We can find this out from archaeological evidence and also from the few non-Westernised native peoples who follow still their original diets today. From 1989, scientist Staffan Lindeberg M.D., led scientific surveys of the diet and health native people of Kitava Island off Papua New Guinea. The Kitava Study, found that these people do not suffer from strokes, heart disease, diabetes, obesity or hypertension.

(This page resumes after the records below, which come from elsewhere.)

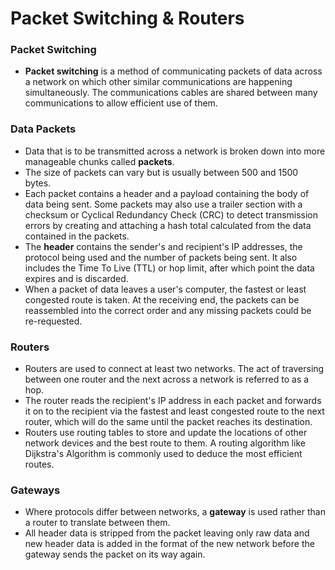 # Packet Switching & Routers
### Packet Switching
- **Packet switching** is a method of communicating packets of data across a network on which other similar communications are happening simultaneously. The communications cables are shared between many communications to allow efficient use of them.

### Data Packets
- Data that is to be transmitted across a network is broken down into more manageable chunks called **packets**.
- The size of packets can vary but is usually between 500 and 1500 bytes.
- Each packet contains a header and a payload containing the body of data being sent. Some packets may also use a trailer section with a checksum or Cyclical Redundancy Check (CRC) to detect transmission errors by creating and attaching a hash total calculated from the data contained in the packets.
- The **header** contains the sender's and recipient's IP addresses, the protocol being used and the number of packets being sent. It also includes the Time To Live (TTL) or hop limit, after which point the data expires and is discarded.
- When a packet of data leaves a user's computer, the fastest or least congested route is taken. At the receiving end, the packets can be reassembled into the correct order and any missing packets could be re-requested.

### Routers
- Routers are used to connect at least two networks. The act of traversing between one router and the next across a network is referred to as a hop. 
- The router reads the recipient's IP address in each packet and forwards it on to the recipient via the fastest and least congested route to the next router, which will do the same until the packet reaches its destination.
- Routers use routing tables to store and update the locations of other network devices and the best route to them. A routing algorithm like Dijkstra's Algorithm is commonly used to deduce the most efficient routes.

### Gateways
- Where protocols differ between networks, a **gateway** is used rather than a router to translate between them.
- All header data is stripped from the packet leaving only raw data and new header data is added in the format of the new network before the gateway sends the packet on its way again.

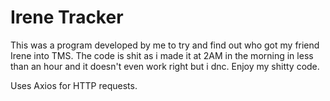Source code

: # Irene Tracker

This was a program developed by me to try and find out who got my friend Irene into TMS. The code is shit as i made it at 2AM in the morning in less than an hour and it doesn't even work right but i dnc. Enjoy my shitty code.

Uses Axios for HTTP requests.
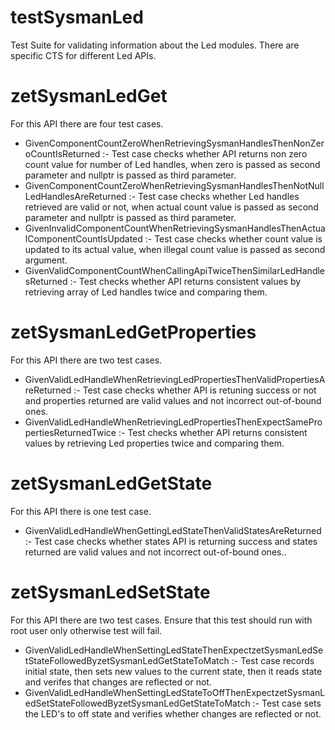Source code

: # testSysmanLed

Test Suite for validating information about the Led modules. There are specific CTS for different Led APIs.

# zetSysmanLedGet
For this API there are four test cases.
* GivenComponentCountZeroWhenRetrievingSysmanHandlesThenNonZeroCountIsReturned :- Test case checks whether API returns non zero count value for number of Led handles, when zero is passed as second parameter and nullptr is passed as third parameter.
* GivenComponentCountZeroWhenRetrievingSysmanHandlesThenNotNullLedHandlesAreReturned :- Test case checks whether Led handles retrieved are valid or not, when actual count value is passed as second parameter and nullptr is passed as third parameter.
* GivenInvalidComponentCountWhenRetrievingSysmanHandlesThenActualComponentCountIsUpdated :- Test case checks whether count value is updated to its actual value, when illegal count value is passed as second argument.
* GivenValidComponentCountWhenCallingApiTwiceThenSimilarLedHandlesReturned :- Test checks whether API returns consistent values by retrieving array of Led handles twice and comparing them.

# zetSysmanLedGetProperties
For this API there are two test cases.
* GivenValidLedHandleWhenRetrievingLedPropertiesThenValidPropertiesAreReturned :- Test case checks whether API is retuning success or not and properties returned are valid values and not incorrect out-of-bound ones.
* GivenValidLedHandleWhenRetrievingLedPropertiesThenExpectSamePropertiesReturnedTwice :- Test checks whether API returns consistent values by retrieving Led properties twice and comparing them.
# zetSysmanLedGetState
For this API there is one test case.
* GivenValidLedHandleWhenGettingLedStateThenValidStatesAreReturned :- Test case checks whether states API is returning success and states returned are valid values and not incorrect out-of-bound ones..
# zetSysmanLedSetState
For this API there are two test cases. Ensure that this test should run with root user only otherwise test will fail.
* GivenValidLedHandleWhenSettingLedStateThenExpectzetSysmanLedSetStateFollowedByzetSysmanLedGetStateToMatch :- Test case records initial state, then sets new values to the current state, then it reads state and verifes that changes are reflected or not.
* GivenValidLedHandleWhenSettingLedStateToOffThenExpectzetSysmanLedSetStateFollowedByzetSysmanLedGetStateToMatch :- Test case sets the LED's to off state and verifies whether changes are reflected or not.

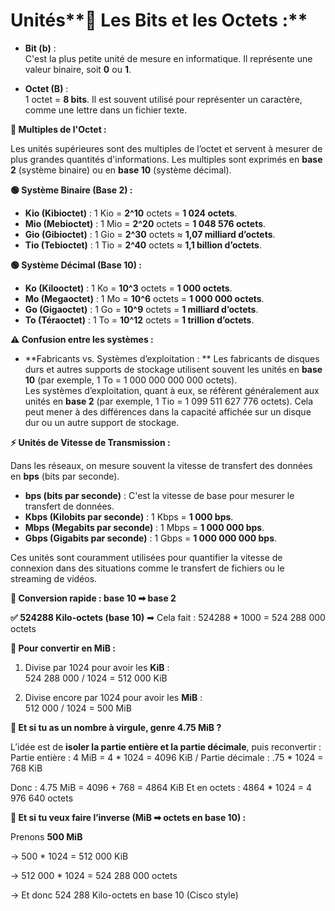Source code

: # Unités**🔢 Les Bits et les Octets :**

- **Bit (b)** :  
  C'est la plus petite unité de mesure en informatique. Il représente une valeur binaire, soit **0** ou **1**.

- **Octet (B)** :  
  1 octet = **8 bits**. Il est souvent utilisé pour représenter un caractère, comme une lettre dans un fichier texte.



**🔄 Multiples de l'Octet :**

Les unités supérieures sont des multiples de l’octet et servent à mesurer de plus grandes quantités d'informations. Les multiples sont exprimés en **base 2** (système binaire) ou en **base 10** (système décimal).

**🟢 Système Binaire (Base 2) :**

- **Kio (Kibioctet)** : 1 Kio = **2^10** octets = **1 024 octets**.
- **Mio (Mebioctet)** : 1 Mio = **2^20** octets = **1 048 576 octets**.
- **Gio (Gibioctet)** : 1 Gio = **2^30** octets ≈ **1,07 milliard d’octets**.
- **Tio (Tebioctet)** : 1 Tio = **2^40** octets ≈ **1,1 billion d’octets**.

**🟢 Système Décimal (Base 10) :**

- **Ko (Kilooctet)** : 1 Ko = **10^3** octets = **1 000 octets**.
- **Mo (Megaoctet)** : 1 Mo = **10^6** octets = **1 000 000 octets**.
- **Go (Gigaoctet)** : 1 Go = **10^9** octets = **1 milliard d’octets**.
- **To (Téraoctet)** : 1 To = **10^12** octets = **1 trillion d’octets**.



**⚠️ Confusion entre les systèmes :**

- **Fabricants vs. Systèmes d’exploitation :  **
  Les fabricants de disques durs et autres supports de stockage utilisent souvent les unités en **base 10** (par exemple, 1 To = 1 000 000 000 000 octets).  
  Les systèmes d’exploitation, quant à eux, se réfèrent généralement aux unités en **base 2** (par exemple, 1 Tio = 1 099 511 627 776 octets). Cela peut mener à des différences dans la capacité affichée sur un disque dur ou un autre support de stockage.



**⚡ Unités de Vitesse de Transmission :**

Dans les réseaux, on mesure souvent la vitesse de transfert des données en **bps** (bits par seconde).

- **bps (bits par seconde)** : C'est la vitesse de base pour mesurer le transfert de données.
- **Kbps (Kilobits par seconde)** : 1 Kbps = **1 000 bps**.
- **Mbps (Megabits par seconde)** : 1 Mbps = **1 000 000 bps**.
- **Gbps (Gigabits par seconde)** : 1 Gbps = **1 000 000 000 bps**.

Ces unités sont couramment utilisées pour quantifier la vitesse de connexion dans des situations comme le transfert de fichiers ou le streaming de vidéos.



**📐 Conversion rapide : base 10 ➡ base 2**

**✅ 524288 Kilo-octets (base 10)** ➡ Cela fait : 524288 * 1000 = 524 288 000 octets

**🧮 Pour convertir en MiB :**

1.  Divise par 1024 pour avoir les **KiB** :  
    524 288 000 / 1024 = 512 000 KiB

2.  Divise encore par 1024 pour avoir les **MiB** :  
    512 000 / 1024 = 500 MiB

**📌 Et si tu as un nombre à virgule, genre 4.75 MiB ?**

L’idée est de **isoler la partie entière et la partie décimale**, puis reconvertir : Partie entière : 4 MiB = 4 * 1024 = 4096 KiB / Partie décimale : .75 * 1024 = 768 KiB

Donc : 4.75 MiB = 4096 + 768 = 4864 KiB Et en octets : 4864 * 1024 = 4 976 640 octets

**🧮 Et si tu veux faire l’inverse (MiB ➡ octets en base 10) :**

Prenons **500 MiB**

→ 500 * 1024 = 512 000 KiB

→ 512 000 * 1024 = 524 288 000 octets

→ Et donc 524 288 Kilo-octets en base 10 (Cisco style)
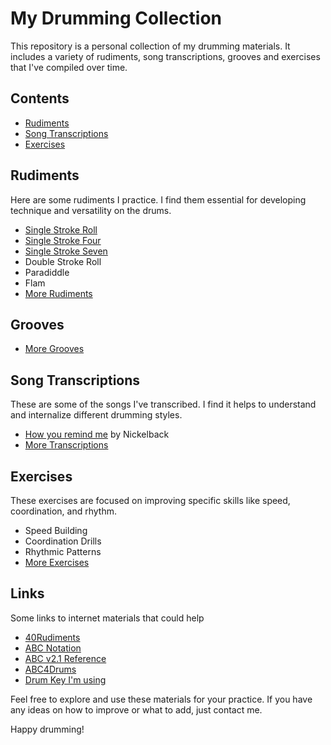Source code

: # My Drumming Collection

This repository is a personal collection of my drumming materials. It includes a variety of rudiments, song transcriptions, grooves and exercises that I've compiled over time.

## Contents
- [Rudiments](#rudiments)
- [Song Transcriptions](#song-transcriptions)
- [Exercises](#exercises)

## Rudiments
Here are some rudiments I practice. I find them essential for developing technique and versatility on the drums.

- [Single Stroke Roll](Rudiments/Single%20Stroke/Single%20Stroke%20Roll.abc)
- [Single Stroke Four](Rudiments/Single%20Stroke/Single%20Stroke%20Four.abc)
- [Single Stroke Seven](Rudiments/Single%20Stroke/Single%20Stroke%20Seven.abc)
- Double Stroke Roll
- Paradiddle
- Flam
- [More Rudiments](Rudiments/)

## Grooves
- [More Grooves](Grooves/)

## Song Transcriptions
These are some of the songs I've transcribed. I find it helps to understand and internalize different drumming styles.

- [How you remind me](Transcriptions/Nickelback%20-%20How%20you%20remind%20me.abc) by Nickelback
- [More Transcriptions](Transcriptions/)

## Exercises
These exercises are focused on improving specific skills like speed, coordination, and rhythm.

- Speed Building
- Coordination Drills
- Rhythmic Patterns
- [More Exercises](Exercises/)

## Links
Some links to internet materials that could help
- [40Rudiments](https://www.40drumrudiments.com)
- [ABC Notation](https://abcnotation.com)
- [ABC v2.1 Reference](https://abcnotation.com/wiki/abc:standard:v2.1)
- [ABC4Drums](https://montulli.blogspot.com/2015/07/a-drummers-guide-to-using-abc-notation.html)
- [Drum Key I'm using](https://www.onlinedrummer.com/pages/drum-key)

Feel free to explore and use these materials for your practice. 
If you have any ideas on how to improve or what to add, just contact me.

Happy drumming!

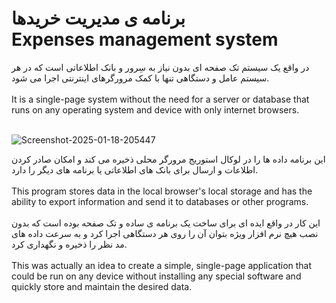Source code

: <h1>
برنامه ی مدیریت خریدها
<br>
Expenses management system
</h1>

در واقع یک سیستم تک صفحه ای بدون نیاز به سِرور و بانک اطلاعاتی است که در هر سیستم عامل و دستگاهی تنها با کمک مرورگرهای اینترنتی اجرا می شود.
<br><br>
It is a single-page system without the need for a server or database that runs on any operating system and device with only internet browsers.
<br><br>

![Screenshot-2025-01-18-205447](https://github.com/user-attachments/assets/6545d50d-bc5e-4c29-89fa-707062700e93)


این برنامه داده ها را در لوکال استوریج مرورگر محلی ذخیره می کند و امکان صادر کردن اطلاعات و ارسال برای بانک های اطلاعاتی یا برنامه های دیگر را دارد.
<br><br>
This program stores data in the local browser's local storage and has the ability to export information and send it to databases or other programs.
<br><br>
این کار در واقع ایده ای برای ساخت یک برنامه ی ساده و تک صفحه بوده است که بدون نصب هیچ نرم افزار ویژه بتوان آن را روی هر دستگاهی اجرا کرد و به سرعت داده های مد نظر را ذخیره و نگهداری کرد. 
<br><br>
This was actually an idea to create a simple, single-page application that could be run on any device without installing any special software and quickly store and maintain the desired data.
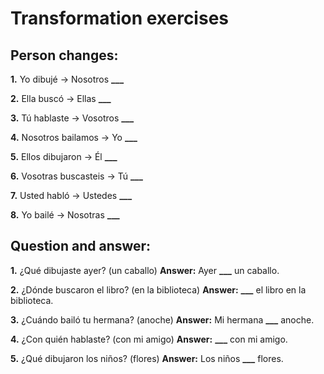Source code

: # Transformation exercises

## Person changes:

**1.** Yo dibujé → Nosotros **___**

**2.** Ella buscó → Ellas **___**

**3.** Tú hablaste → Vosotros **___**

**4.** Nosotros bailamos → Yo **___**

**5.** Ellos dibujaron → Él **___**

**6.** Vosotras buscasteis → Tú **___**

**7.** Usted habló → Ustedes **___**

**8.** Yo bailé → Nosotras **___**

## Question and answer:

**1.** ¿Qué dibujaste ayer? (un caballo)
**Answer:** Ayer **___** un caballo.

**2.** ¿Dónde buscaron el libro? (en la biblioteca)
**Answer:** **___** el libro en la biblioteca.

**3.** ¿Cuándo bailó tu hermana? (anoche)
**Answer:** Mi hermana **___** anoche.

**4.** ¿Con quién hablaste? (con mi amigo)
**Answer:** **___** con mi amigo.

**5.** ¿Qué dibujaron los niños? (flores)
**Answer:** Los niños **___** flores.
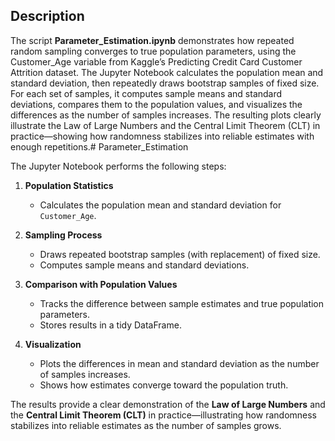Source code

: ## Description
The script **Parameter_Estimation.ipynb** demonstrates how repeated random sampling converges to true population parameters, using the Customer_Age variable from Kaggle’s Predicting Credit Card Customer Attrition dataset. The Jupyter Notebook calculates the population mean and standard deviation, then repeatedly draws bootstrap samples of fixed size. For each set of samples, it computes sample means and standard deviations, compares them to the population values, and visualizes the differences as the number of samples increases. The resulting plots clearly illustrate the Law of Large Numbers and the Central Limit Theorem (CLT) in practice—showing how randomness stabilizes into reliable estimates with enough repetitions.# Parameter_Estimation

The Jupyter Notebook performs the following steps:

1. **Population Statistics**  
   - Calculates the population mean and standard deviation for `Customer_Age`.

2. **Sampling Process**  
   - Draws repeated bootstrap samples (with replacement) of fixed size.  
   - Computes sample means and standard deviations.  

3. **Comparison with Population Values**  
   - Tracks the difference between sample estimates and true population parameters.  
   - Stores results in a tidy DataFrame.  

4. **Visualization**  
   - Plots the differences in mean and standard deviation as the number of samples increases.  
   - Shows how estimates converge toward the population truth.

The results provide a clear demonstration of the **Law of Large Numbers** and the **Central Limit Theorem (CLT)** in practice—illustrating how randomness stabilizes into reliable estimates as the number of samples grows.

Farming did not develop until around 10,000 years ago, so our ancestors were mainly nomadic as they follow the foods that were in season. An ancestral diet would have mainly consisted mainly of available leafy wild plants (herbs, weeds and vegetables), berries (fruit), seeds and nuts (when in season) and roots. Eggs and small birds were easily taken from birds nests. A walk along the seashore would have provided easily foraged shellfish, some fish speared in the shallows, crabs and turtle eggs. As light weapons were developed some lean wild meat was added – rabbit, squirrel, small deer. Hunting larger animals involved a lot of effort, coordination and risk and would only have happened occasionally.
What we were not eating was high gluten farmed grains (wheat, bread, pasta), dairy products (milk, butter, cheese), salt, refined sugar (sugar, fizzy drinks, sweets, cakes), foods with long harvests or cooking times and processed oils (no chips and crisps for them!). The early ancestors of plants like wheat, were grains like spelt which has a far lower, and more soluble gluten content than its modern relative.
We also had a lot of exercise as we moved around looking for food. Once berries were picked from a berry patch, we moved on to find more food in another place. As the seasons changed we would make the journey to where we remembered that nuts grew, or where the first shoots of Spring appeared in a warm hollow. We weren’t sitting for hours at desks, in cars, or in front of televisions, computers and Playstations.
SPRING PLANTS FOR JUICING
The plants we ate were quite different to those we eat now as tender broccoli, plump carrots, watery tomatoes and vacuous lettuce were not around then. Here in Britain we would have been eating plants similar to:
Spring: The tops and shoots of clivers (goosegrass, sticky willie), nettle, chickweed, dandelion leaves, lambs’ lettuce, wild rocket, hogweed, sweet cicely, fiddlehead ferns, young clover, wild garlic (ransoms, bears’ garlic) and plants like celery-flavoured ground elder Aegopodium podagraria (introduced to Britain by the Romans) and three-cornered leek Allium triquetum (first cultivated by 1759).
Nowadays many people are suspicious of eating this wild, cornucopia of free, health foods. They do not trust food that doesn’t come pre-washed in plastic bags with Best Before dates. They spray and kill all the ‘weeds’ in their lawns and gardens without realising that many are delicious, and many have enormous health benefits. And for many used to a soft food diet, the higher fibre, slightly bitter, tougher, hairier mouth-feel is a strange experience.
Juicing is one way to obtain the benefits of plants in a delicious way more compatible with our modern diets. I think of herbal juices as Power Shots. They are fresh, living, strong tasting, potent green juices that are full of the life and energy of the plant with all its nutrients antioxidants, enzymes, vitamins, minerals and other benefits intact. If you are juicing on site then nothing in lost during the long journey to the supermarket. Also juices are quickly absorbed by the body.
As wild juices are so strong I recommend that they are used as shots in combination with more popular fruit and vegetable juices. A “herb shot” is 20 ml in a 200ml glass of juice. Or around 30 ml in a 300 ml glass. All approximate as Paleolithic people did not carry a measuring jug around with them!